What is expected:
Turn these lines into a numbered list, skipping the blank ones and leaving out the pictures.

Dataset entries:
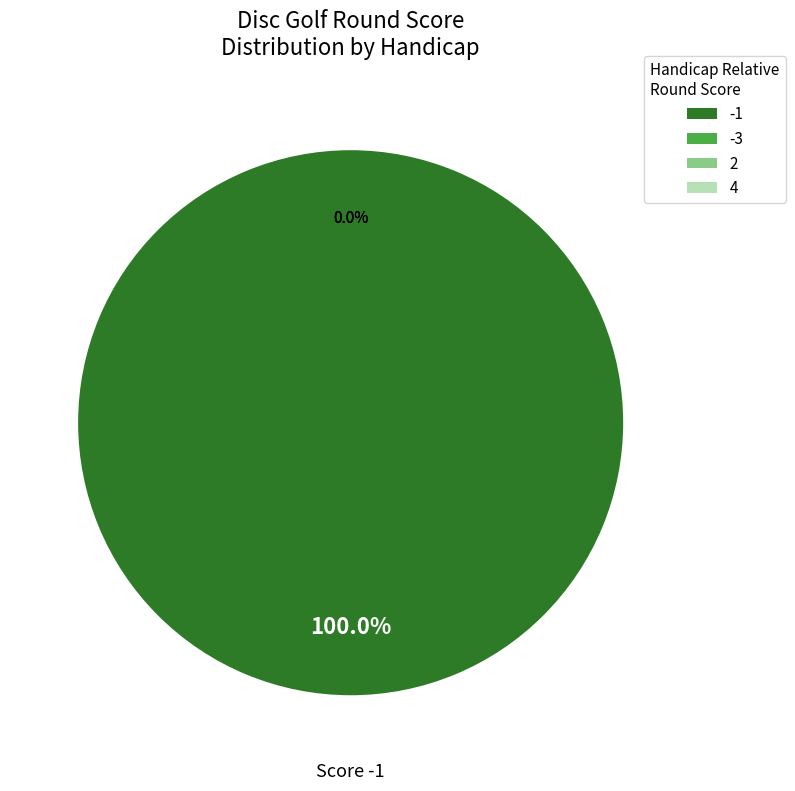

To the nearest percent, what is the combined percentage of -1 and 2?

100%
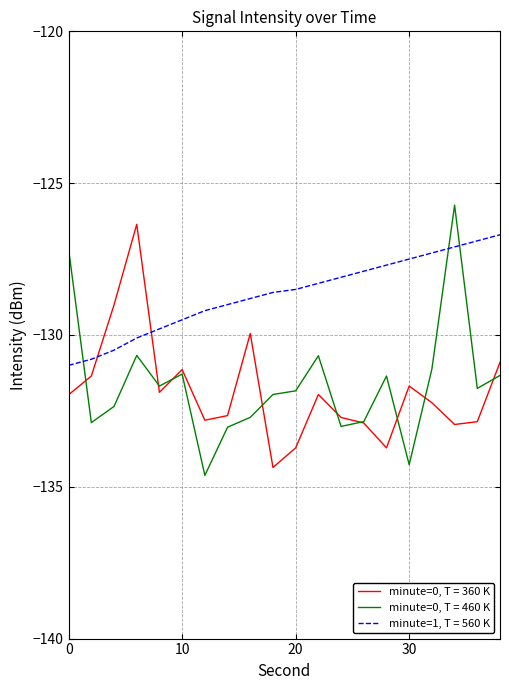

List the series in order of their peak value, lowest first.

minute=1, T = 560 K, minute=0, T = 360 K, minute=0, T = 460 K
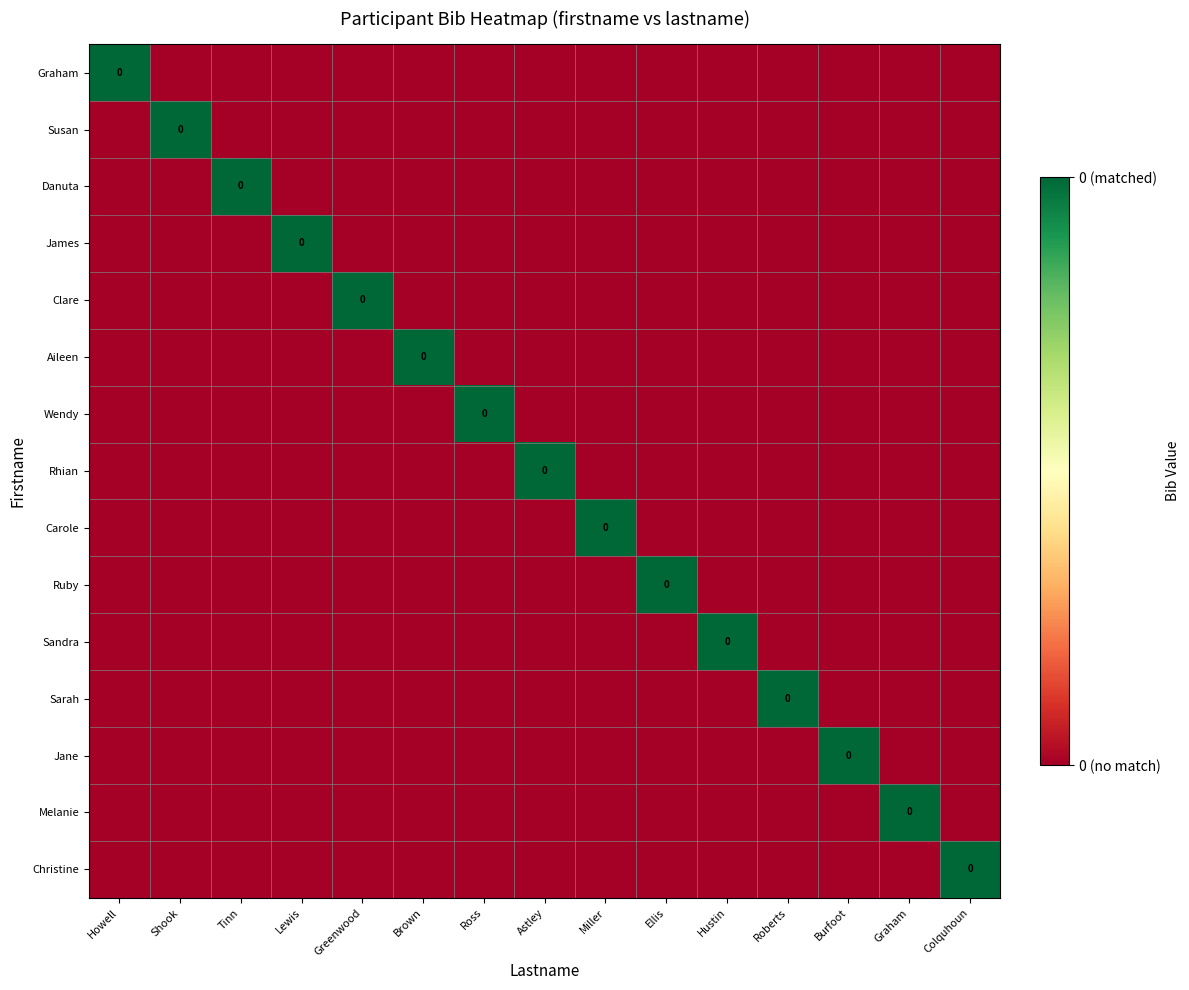

At Lewis, list the series in order from largest to smallest.

James, Graham, Susan, Danuta, Clare, Aileen, Wendy, Rhian, Carole, Ruby, Sandra, Sarah, Jane, Melanie, Christine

Reply:
1. To the nearest percent, what is the combined percentage of -1 and 2?
2. 100%
3. List the series in order of their peak value, lowest first.
4. minute=1, T = 560 K, minute=0, T = 360 K, minute=0, T = 460 K
5. At Lewis, list the series in order from largest to smallest.
6. James, Graham, Susan, Danuta, Clare, Aileen, Wendy, Rhian, Carole, Ruby, Sandra, Sarah, Jane, Melanie, Christine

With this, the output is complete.